■ Activities ■
1: In the passage on snoozing recurring reminders, what two values is each occurrence's data key derived from?
2: Write the next part of the passage on snoozing recurring reminders, starting after its final sentence.

***** Given passage *****

As far as snooze goes, a cookie can be encoded to snooze the occurrences because they have a data key derived for them based on the recurrence key and their original start date/time UTC value (the combination of which makes them uniquely identifiable). If they are not ruled out of a future pop-up of the reminder notification form because the LastReminderDateTimeUtc has been moved forward by the user dismissing a later occurrence in this recurrence, then those same occurrence objects will be dynamically generated for you by the Recurrence Engine again with the same keys in future requests.
Derek - Thanks a ton for your detailed answer. I have one follow-up question that I need clarification on.
Your post mentions that I can create a cookie to uniquely identify each occurrence. Do I need to manually remove snoozed occurrences from the reminders list at some point in the lifecycle? Or will the DisplayReminderDialogResolved method handle stand-alone and recurring events as long as I create cookies with the proper data key (as you explained above)?

***** Information given *****

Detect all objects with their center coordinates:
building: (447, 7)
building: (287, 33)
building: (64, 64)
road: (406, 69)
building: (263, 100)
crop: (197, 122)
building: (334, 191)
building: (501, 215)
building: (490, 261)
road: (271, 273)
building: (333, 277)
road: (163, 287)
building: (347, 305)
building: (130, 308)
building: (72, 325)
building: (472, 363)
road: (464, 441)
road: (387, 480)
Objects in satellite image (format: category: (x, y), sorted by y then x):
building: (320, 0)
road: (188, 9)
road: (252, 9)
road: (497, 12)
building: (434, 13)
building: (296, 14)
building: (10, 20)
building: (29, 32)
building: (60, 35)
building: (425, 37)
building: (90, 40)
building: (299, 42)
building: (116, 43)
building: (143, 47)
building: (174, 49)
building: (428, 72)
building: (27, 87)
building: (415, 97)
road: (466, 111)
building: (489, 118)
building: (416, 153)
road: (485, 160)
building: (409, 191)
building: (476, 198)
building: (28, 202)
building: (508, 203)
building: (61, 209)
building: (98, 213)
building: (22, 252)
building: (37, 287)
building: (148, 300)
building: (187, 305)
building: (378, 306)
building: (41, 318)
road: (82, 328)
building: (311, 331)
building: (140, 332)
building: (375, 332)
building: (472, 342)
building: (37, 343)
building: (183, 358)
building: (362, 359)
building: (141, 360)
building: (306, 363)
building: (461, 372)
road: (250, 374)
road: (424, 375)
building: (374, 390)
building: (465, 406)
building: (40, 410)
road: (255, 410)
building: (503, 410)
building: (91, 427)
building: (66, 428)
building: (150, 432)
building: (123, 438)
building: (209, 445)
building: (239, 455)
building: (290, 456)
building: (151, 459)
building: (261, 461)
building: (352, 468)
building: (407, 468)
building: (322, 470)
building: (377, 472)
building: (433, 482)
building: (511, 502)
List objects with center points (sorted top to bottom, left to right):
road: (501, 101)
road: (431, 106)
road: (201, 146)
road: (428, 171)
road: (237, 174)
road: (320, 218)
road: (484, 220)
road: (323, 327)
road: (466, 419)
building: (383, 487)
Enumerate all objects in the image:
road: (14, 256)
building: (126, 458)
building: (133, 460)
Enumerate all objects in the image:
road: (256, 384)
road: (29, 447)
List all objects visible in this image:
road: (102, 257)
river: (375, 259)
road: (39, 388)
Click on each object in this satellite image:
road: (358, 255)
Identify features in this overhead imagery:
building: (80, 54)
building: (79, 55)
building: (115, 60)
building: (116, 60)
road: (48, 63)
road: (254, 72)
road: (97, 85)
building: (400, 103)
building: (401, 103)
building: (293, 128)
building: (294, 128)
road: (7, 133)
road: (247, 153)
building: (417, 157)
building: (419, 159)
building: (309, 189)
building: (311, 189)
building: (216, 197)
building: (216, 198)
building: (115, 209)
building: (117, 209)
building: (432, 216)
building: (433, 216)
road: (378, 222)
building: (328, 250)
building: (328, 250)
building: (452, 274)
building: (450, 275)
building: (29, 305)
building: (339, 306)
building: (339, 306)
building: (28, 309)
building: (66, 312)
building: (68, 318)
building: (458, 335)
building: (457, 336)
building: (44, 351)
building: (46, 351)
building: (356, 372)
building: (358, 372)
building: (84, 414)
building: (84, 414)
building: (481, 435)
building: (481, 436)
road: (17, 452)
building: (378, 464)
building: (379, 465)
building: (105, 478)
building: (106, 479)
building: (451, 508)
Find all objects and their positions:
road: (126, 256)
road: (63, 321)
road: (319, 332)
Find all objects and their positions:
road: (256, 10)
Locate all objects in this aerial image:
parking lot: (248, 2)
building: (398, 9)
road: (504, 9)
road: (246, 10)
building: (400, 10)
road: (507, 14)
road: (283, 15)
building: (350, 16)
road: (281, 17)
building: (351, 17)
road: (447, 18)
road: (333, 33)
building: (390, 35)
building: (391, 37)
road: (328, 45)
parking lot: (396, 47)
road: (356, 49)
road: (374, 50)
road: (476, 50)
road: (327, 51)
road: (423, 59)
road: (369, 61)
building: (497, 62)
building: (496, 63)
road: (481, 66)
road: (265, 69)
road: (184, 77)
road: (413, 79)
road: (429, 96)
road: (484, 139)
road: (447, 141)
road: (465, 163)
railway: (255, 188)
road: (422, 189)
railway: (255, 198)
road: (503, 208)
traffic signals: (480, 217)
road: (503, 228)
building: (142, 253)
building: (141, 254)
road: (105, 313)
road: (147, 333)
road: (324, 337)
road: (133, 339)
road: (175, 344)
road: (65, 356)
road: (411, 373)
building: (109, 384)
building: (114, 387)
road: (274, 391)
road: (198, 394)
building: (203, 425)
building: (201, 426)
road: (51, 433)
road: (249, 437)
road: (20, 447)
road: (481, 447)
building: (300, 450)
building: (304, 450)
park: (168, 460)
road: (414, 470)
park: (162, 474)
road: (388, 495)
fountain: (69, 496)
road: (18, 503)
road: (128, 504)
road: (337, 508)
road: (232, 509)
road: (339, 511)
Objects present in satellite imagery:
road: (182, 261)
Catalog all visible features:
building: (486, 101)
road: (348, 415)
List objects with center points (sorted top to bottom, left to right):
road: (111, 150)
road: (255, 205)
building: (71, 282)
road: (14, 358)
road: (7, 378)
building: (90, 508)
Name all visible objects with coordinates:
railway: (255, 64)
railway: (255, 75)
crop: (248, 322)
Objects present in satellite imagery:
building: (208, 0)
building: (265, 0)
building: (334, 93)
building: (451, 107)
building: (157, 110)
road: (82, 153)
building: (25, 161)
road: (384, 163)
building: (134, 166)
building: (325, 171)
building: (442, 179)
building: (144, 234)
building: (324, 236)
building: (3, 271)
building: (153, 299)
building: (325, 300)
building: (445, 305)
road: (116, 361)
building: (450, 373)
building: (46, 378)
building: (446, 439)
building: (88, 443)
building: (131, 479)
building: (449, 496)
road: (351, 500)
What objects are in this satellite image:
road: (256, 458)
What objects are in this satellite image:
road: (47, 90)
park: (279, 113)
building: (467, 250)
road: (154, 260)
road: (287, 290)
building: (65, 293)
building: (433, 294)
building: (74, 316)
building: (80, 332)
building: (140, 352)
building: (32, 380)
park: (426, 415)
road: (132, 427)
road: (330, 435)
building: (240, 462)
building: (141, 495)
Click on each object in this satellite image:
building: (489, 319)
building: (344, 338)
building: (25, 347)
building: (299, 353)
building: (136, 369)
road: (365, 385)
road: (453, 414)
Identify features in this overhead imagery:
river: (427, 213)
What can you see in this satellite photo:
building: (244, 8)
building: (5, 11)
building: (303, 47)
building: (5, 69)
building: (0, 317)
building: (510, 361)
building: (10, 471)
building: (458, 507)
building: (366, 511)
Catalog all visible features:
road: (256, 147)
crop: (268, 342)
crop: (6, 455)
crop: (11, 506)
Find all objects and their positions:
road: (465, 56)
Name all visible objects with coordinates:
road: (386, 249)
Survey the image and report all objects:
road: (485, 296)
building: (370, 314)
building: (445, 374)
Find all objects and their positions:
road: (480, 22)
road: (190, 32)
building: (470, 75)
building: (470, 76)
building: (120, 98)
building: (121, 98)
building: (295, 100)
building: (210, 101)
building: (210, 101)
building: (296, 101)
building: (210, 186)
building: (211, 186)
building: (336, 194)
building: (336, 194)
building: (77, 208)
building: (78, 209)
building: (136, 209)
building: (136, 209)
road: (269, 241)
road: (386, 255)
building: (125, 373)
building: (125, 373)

*****

■ Task-by-task results ■
1: The recurrence key and the occurrence's original start date/time UTC value.

2:
Thanks again for your help Derek.
Quick update on this. Earlier in this thread I took the UpdateSnooze method from the Infragistics implementation. This method uses the snooze.ActivityKey to create the snooze cookie. For recurrences this does use RecurrenceKey_OriginalStartDate. I see the cookies created, seemingly with the appropriate data key, but the snooze never works. Snooze does work for stand-alone appointments.
Is there anything else that could be causing snooze to not work for recurrences? Maybe I need to manually remove snoozed occurrences from the reminders list at some point (not sure where)?
It was pretty painful, but I think I found the problem. It would be great if an Infragistics employee could verify, and recommend a solution to get this fix available. I've been trying to get answers using a support request, but have had no luck. I need to know if Infragistics usually makes hotfixes for things like this, or if they expect customers to rebuild and deploy themselves?
Here's what I found. As Derek mentioned above, the UpdateSnooze method passes an activity key of the form RecurrenceKey_StartDateTime for an occurrence. This is needed to make occurrences unique. I see the cookie being created, and everything looks good. However, the occurrence snooze never sticks.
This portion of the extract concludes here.